• H1 net profits drop by 25% to EUR109m (US$135m) 
  • Net sales edge up by 1% to EUR3.4bn
  • Operating profits (EBIT) fall by 27% to EUR169.9m
  • Volumes drop by 2% to 1.01bn cases, flat in emerging markets 
Coca-Cola Hellenic is still suffering from the gloom in Europe

Coca-Cola Hellenic is still suffering from the gloom in Europe

Coca-Cola Hellenic Bottling Co has reported a 25% drop in first-half profits as "macroeconomic uncertainty" in its EU markets continued to affect the business.

Net profits fell by 25% to EUR109m (US$135m) in the six months to the end of June, the Athens-based group announced today (21 August).

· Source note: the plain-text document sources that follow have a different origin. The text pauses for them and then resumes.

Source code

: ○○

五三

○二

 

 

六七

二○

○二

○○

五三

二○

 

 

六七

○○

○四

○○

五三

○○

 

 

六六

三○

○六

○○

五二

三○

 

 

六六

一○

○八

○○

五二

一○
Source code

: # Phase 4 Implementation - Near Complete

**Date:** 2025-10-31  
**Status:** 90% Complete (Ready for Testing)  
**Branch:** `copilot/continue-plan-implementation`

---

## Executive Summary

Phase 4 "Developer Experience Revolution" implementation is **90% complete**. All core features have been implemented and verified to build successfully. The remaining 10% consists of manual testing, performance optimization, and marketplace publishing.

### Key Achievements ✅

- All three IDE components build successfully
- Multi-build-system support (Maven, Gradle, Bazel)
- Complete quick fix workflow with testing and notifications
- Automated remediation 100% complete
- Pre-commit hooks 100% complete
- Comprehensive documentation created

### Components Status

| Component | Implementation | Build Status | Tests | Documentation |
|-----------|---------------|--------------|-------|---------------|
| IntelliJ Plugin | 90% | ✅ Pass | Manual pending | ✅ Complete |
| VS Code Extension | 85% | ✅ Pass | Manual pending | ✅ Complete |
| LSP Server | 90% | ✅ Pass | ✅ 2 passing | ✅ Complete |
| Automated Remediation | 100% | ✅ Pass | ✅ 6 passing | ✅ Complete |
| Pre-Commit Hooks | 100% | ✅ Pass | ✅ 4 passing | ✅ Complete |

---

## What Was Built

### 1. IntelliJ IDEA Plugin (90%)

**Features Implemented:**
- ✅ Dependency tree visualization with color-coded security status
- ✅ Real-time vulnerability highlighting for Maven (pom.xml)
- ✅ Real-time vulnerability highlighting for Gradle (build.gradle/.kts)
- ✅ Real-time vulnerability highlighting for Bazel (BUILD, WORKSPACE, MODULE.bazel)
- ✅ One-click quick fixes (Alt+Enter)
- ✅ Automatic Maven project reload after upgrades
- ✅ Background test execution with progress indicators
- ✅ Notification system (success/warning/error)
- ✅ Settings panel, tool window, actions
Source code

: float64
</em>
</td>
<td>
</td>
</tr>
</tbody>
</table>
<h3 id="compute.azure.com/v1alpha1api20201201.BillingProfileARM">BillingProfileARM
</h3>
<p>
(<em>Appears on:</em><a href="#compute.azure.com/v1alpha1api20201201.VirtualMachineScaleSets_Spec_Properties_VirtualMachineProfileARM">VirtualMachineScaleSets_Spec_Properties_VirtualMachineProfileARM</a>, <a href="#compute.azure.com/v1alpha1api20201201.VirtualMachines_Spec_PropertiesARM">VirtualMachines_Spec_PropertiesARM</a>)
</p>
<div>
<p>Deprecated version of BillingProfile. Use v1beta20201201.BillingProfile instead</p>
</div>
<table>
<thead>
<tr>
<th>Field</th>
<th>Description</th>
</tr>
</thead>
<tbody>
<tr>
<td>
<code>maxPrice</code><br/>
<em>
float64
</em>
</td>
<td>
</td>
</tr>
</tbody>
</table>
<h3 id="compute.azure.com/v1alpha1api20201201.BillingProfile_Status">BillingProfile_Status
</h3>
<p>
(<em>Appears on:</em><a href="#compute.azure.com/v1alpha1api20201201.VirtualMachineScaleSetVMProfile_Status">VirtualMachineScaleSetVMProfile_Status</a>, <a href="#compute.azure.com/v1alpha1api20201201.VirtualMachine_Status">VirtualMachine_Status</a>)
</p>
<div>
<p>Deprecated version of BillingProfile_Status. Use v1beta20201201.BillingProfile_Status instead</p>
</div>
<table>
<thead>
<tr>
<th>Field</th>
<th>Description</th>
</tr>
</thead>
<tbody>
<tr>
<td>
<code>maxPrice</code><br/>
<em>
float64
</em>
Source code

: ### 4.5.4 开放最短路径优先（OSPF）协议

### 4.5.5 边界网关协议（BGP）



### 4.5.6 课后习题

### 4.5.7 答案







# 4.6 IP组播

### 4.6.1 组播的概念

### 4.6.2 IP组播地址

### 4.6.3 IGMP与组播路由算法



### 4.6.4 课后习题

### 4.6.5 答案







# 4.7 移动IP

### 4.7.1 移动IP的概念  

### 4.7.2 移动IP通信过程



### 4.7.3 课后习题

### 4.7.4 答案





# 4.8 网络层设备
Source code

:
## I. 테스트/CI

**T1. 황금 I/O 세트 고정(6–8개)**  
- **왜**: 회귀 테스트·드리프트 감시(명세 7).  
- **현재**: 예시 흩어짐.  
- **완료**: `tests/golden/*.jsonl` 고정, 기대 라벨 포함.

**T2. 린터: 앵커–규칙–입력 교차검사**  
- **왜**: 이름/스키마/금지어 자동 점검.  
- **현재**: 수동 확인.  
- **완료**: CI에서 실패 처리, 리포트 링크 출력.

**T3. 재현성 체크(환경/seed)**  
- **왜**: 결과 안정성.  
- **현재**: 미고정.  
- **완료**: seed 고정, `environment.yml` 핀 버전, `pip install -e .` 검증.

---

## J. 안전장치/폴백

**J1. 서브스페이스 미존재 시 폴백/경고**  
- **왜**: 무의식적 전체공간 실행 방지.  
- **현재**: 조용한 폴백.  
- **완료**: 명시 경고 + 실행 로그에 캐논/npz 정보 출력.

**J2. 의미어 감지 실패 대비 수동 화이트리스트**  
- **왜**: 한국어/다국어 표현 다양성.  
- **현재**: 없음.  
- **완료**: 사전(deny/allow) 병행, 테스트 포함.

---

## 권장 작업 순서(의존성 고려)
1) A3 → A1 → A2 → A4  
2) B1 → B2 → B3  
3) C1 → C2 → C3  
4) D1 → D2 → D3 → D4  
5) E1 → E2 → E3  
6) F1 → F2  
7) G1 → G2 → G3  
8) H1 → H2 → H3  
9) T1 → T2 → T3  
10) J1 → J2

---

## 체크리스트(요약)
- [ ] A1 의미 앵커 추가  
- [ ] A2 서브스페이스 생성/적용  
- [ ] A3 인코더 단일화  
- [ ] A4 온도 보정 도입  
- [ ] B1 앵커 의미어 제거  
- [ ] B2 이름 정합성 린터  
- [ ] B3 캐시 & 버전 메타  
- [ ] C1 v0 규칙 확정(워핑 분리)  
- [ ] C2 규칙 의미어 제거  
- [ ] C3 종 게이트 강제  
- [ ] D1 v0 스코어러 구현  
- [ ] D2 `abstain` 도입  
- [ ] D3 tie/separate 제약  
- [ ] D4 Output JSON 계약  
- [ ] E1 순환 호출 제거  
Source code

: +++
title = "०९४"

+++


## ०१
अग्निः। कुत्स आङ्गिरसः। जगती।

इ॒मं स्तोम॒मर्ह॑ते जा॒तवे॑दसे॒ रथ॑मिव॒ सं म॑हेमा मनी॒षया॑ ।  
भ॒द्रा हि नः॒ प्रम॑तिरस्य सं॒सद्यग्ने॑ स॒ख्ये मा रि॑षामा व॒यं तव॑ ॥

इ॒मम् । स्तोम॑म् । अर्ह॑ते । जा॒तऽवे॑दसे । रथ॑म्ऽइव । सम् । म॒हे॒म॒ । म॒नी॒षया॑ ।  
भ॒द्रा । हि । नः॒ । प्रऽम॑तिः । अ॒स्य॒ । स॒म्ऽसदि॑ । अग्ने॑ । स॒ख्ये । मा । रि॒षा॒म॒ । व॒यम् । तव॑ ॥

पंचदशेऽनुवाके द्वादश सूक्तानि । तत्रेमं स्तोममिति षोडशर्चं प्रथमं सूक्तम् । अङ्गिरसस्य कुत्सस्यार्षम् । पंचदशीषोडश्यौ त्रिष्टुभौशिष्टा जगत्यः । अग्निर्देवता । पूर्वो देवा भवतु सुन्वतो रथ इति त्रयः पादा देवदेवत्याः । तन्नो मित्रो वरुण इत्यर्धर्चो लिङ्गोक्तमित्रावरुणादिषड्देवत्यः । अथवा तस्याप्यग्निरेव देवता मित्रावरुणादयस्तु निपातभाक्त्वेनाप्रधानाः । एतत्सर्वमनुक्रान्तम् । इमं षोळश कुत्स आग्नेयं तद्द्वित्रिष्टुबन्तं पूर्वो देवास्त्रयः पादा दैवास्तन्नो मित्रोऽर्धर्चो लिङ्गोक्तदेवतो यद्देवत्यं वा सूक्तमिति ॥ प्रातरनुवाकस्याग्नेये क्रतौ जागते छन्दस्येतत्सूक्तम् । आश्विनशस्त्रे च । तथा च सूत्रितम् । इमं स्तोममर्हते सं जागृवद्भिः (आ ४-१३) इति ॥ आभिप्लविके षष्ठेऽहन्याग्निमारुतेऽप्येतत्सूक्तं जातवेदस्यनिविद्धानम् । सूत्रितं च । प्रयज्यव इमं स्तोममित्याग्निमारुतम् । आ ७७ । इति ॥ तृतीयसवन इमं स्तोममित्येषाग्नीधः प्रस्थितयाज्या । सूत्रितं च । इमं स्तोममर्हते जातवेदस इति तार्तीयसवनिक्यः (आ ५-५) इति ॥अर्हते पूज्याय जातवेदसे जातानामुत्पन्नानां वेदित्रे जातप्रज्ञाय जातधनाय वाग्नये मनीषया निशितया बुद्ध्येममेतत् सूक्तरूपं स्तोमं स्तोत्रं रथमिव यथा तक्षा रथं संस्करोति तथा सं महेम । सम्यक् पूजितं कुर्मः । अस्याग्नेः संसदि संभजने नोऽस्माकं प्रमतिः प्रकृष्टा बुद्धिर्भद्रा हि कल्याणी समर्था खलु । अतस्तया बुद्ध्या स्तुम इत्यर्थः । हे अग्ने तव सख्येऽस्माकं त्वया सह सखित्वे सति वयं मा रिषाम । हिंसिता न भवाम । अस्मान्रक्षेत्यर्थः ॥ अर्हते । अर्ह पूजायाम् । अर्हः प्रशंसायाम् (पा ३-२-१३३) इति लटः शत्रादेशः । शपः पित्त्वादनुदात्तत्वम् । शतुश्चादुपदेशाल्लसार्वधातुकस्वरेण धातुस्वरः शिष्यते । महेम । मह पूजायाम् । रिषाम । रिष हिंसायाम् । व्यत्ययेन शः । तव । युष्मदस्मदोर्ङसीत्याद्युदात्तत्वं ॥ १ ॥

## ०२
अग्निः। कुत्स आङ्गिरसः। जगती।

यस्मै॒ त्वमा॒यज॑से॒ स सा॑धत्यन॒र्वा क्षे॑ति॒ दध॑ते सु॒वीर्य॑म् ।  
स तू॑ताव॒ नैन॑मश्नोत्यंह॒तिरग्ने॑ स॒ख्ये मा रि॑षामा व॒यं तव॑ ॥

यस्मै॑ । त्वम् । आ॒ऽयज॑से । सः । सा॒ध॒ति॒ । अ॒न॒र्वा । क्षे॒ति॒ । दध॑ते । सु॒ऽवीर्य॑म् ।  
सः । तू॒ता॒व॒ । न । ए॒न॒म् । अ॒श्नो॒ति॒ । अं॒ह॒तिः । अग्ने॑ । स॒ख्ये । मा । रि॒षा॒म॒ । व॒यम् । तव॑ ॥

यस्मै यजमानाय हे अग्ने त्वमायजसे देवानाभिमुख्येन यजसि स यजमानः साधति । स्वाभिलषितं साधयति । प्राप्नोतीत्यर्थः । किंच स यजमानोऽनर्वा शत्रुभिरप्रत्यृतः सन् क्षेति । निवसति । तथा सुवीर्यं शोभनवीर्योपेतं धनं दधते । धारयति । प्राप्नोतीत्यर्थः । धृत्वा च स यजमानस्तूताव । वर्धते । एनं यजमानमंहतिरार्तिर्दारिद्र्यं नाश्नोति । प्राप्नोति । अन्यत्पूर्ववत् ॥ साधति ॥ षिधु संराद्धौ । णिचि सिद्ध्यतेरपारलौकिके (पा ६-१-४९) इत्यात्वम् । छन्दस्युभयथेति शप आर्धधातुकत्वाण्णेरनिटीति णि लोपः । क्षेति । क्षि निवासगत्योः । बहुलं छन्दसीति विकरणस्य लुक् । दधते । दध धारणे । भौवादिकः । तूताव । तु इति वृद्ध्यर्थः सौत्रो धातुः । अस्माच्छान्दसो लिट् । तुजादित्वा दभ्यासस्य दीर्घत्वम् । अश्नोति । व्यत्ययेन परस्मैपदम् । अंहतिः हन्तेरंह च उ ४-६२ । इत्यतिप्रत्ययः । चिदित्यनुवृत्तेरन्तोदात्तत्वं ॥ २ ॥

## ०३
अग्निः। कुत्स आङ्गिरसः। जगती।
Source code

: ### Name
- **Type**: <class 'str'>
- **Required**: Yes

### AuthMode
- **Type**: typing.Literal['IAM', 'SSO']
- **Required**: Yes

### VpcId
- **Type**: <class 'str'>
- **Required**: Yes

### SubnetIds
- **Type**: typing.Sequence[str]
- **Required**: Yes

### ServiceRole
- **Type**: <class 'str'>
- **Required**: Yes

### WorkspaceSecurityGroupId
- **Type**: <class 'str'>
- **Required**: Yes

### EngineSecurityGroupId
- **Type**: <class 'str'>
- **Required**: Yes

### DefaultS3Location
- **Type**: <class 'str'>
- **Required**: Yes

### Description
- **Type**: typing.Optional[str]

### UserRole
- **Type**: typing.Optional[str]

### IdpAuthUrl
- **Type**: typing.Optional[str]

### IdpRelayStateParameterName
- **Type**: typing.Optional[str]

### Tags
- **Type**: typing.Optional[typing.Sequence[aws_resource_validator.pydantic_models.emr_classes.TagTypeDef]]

Net sales edged up by 1% to EUR3.4bn in the period. 

Operating profits (EBIT) fell sharply by 27% to EUR192m, as volumes slipped by 2% to 1.01bn cases.

In Q2, net profits dropped by 13% EUR127.8m, while sales edged up by 1% to EUR2bn, in the three months to the end of June. 

The group, the world's second largest bottler of Coca-Cola soft drinks, said that a combination of lower volumes and "unfavourable foreign currency movements" hit its profits.  

Dimitris Lois, CEO of  Coca-Cola Hellenic, which operates in 28 countries,  said the firm "continued to win" in the marketplace, despite operating in an "increasingly volatile and challenging external environment". 

He added: "We continue to witness prolonged macroeconomic uncertainty in all of our EU markets." 

Looking ahead, Lois said: "The pressure from input costs is expected to ease in the second half of the year, though almost all of the benefit is expected to be offset by increasing pressures from unfavourable exchange rate movements."

Shares in the group are currently up by 0.89% at EUR14.78 on the Athens Stock Exchange.